_Records for the exercise_
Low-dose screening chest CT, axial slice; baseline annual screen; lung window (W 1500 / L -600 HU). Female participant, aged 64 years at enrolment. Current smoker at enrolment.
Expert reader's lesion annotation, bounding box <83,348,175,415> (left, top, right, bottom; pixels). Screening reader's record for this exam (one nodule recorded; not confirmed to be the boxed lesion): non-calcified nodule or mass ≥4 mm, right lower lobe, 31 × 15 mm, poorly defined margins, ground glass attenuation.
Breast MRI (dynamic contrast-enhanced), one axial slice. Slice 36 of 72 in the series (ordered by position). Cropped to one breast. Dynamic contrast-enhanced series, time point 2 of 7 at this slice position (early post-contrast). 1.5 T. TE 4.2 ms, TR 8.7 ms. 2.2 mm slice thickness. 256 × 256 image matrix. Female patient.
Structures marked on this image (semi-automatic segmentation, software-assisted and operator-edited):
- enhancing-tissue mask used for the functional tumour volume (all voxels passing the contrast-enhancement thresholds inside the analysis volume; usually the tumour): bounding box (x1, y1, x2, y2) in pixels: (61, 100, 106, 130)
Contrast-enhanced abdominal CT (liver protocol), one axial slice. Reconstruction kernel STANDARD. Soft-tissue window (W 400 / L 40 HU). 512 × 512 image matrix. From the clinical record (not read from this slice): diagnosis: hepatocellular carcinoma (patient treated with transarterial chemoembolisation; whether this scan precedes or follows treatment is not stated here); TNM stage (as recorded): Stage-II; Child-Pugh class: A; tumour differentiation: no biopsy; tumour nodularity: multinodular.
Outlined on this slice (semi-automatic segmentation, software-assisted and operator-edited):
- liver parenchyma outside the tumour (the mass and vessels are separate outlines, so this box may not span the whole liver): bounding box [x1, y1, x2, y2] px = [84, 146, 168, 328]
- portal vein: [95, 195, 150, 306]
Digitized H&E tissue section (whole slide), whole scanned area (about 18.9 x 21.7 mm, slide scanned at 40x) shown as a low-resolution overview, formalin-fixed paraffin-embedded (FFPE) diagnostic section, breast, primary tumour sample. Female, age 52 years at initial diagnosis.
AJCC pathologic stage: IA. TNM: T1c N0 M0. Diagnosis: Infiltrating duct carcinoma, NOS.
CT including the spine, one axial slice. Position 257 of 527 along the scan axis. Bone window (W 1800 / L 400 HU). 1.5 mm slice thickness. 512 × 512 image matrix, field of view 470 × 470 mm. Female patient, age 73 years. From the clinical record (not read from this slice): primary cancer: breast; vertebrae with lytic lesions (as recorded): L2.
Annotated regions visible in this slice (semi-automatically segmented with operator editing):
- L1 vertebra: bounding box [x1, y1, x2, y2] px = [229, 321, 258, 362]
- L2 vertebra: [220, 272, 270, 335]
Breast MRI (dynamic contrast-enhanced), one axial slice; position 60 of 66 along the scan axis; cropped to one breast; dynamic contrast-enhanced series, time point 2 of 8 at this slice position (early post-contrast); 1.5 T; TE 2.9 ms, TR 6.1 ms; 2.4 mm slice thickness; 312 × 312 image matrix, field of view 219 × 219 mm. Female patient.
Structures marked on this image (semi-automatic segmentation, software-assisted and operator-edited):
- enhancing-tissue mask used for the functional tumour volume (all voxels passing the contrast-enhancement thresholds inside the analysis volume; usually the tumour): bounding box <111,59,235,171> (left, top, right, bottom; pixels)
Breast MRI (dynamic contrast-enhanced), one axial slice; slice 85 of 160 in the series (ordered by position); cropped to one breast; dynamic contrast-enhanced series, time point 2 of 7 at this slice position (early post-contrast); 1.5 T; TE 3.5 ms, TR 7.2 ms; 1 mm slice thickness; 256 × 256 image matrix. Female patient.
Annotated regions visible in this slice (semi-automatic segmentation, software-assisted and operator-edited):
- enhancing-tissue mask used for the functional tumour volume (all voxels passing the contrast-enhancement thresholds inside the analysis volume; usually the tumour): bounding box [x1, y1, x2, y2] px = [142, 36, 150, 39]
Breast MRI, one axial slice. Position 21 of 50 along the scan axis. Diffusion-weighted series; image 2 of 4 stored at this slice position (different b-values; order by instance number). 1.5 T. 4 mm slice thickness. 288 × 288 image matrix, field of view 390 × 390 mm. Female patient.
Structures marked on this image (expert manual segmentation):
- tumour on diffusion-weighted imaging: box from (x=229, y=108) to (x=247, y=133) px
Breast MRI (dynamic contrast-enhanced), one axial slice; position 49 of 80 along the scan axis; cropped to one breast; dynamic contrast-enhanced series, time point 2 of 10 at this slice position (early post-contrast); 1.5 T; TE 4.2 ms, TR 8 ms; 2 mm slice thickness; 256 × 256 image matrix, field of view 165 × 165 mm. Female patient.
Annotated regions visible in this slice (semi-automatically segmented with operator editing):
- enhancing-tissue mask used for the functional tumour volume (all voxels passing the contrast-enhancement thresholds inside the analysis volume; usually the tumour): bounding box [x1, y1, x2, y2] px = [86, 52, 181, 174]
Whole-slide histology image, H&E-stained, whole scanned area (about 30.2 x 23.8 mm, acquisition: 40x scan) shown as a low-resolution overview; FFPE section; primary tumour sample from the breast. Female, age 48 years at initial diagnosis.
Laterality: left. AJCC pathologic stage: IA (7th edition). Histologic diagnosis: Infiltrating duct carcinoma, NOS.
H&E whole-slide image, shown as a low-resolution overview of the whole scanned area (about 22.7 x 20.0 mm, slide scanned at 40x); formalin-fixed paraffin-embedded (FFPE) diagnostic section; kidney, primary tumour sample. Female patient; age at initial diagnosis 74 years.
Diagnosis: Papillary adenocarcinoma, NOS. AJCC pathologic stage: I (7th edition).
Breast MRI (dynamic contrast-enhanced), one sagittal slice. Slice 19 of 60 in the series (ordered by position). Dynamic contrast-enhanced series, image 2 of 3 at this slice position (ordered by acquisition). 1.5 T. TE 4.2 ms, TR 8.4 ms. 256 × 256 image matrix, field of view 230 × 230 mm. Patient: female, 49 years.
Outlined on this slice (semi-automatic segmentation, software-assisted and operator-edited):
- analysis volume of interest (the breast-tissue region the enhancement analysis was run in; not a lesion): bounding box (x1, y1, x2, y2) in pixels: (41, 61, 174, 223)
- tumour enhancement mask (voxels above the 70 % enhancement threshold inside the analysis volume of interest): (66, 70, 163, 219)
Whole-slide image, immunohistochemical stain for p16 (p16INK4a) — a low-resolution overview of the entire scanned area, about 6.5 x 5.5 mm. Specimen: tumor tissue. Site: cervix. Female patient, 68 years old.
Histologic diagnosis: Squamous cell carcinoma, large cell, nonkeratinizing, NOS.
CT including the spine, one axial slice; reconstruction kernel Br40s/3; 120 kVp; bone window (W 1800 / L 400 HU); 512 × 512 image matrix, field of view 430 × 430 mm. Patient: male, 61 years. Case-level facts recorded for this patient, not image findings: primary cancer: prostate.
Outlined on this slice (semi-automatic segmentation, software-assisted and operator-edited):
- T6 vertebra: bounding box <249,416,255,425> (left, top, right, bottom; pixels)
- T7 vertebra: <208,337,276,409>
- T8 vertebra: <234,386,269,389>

_Problem details_
Keeping every character as it is, restate the lines above that run from the line with "52, 181, 174]" through the line with "- analysis volume", both included, and nothing else.

_Written answer_
- enhancing-tissue mask used for the functional tumour volume (all voxels passing the contrast-enhancement thresholds inside the analysis volume; usually the tumour): bounding box [x1, y1, x2, y2] px = [86, 52, 181, 174]
Whole-slide histology image, H&E-stained, whole scanned area (about 30.2 x 23.8 mm, acquisition: 40x scan) shown as a low-resolution overview; FFPE section; primary tumour sample from the breast. Female, age 48 years at initial diagnosis.
Laterality: left. AJCC pathologic stage: IA (7th edition). Histologic diagnosis: Infiltrating duct carcinoma, NOS.
H&E whole-slide image, shown as a low-resolution overview of the whole scanned area (about 22.7 x 20.0 mm, slide scanned at 40x); formalin-fixed paraffin-embedded (FFPE) diagnostic section; kidney, primary tumour sample. Female patient; age at initial diagnosis 74 years.
Diagnosis: Papillary adenocarcinoma, NOS. AJCC pathologic stage: I (7th edition).
Breast MRI (dynamic contrast-enhanced), one sagittal slice. Slice 19 of 60 in the series (ordered by position). Dynamic contrast-enhanced series, image 2 of 3 at this slice position (ordered by acquisition). 1.5 T. TE 4.2 ms, TR 8.4 ms. 256 × 256 image matrix, field of view 230 × 230 mm. Patient: female, 49 years.
Outlined on this slice (semi-automatic segmentation, software-assisted and operator-edited):
- analysis volume of interest (the breast-tissue region the enhancement analysis was run in; not a lesion): bounding box (x1, y1, x2, y2) in pixels: (41, 61, 174, 223)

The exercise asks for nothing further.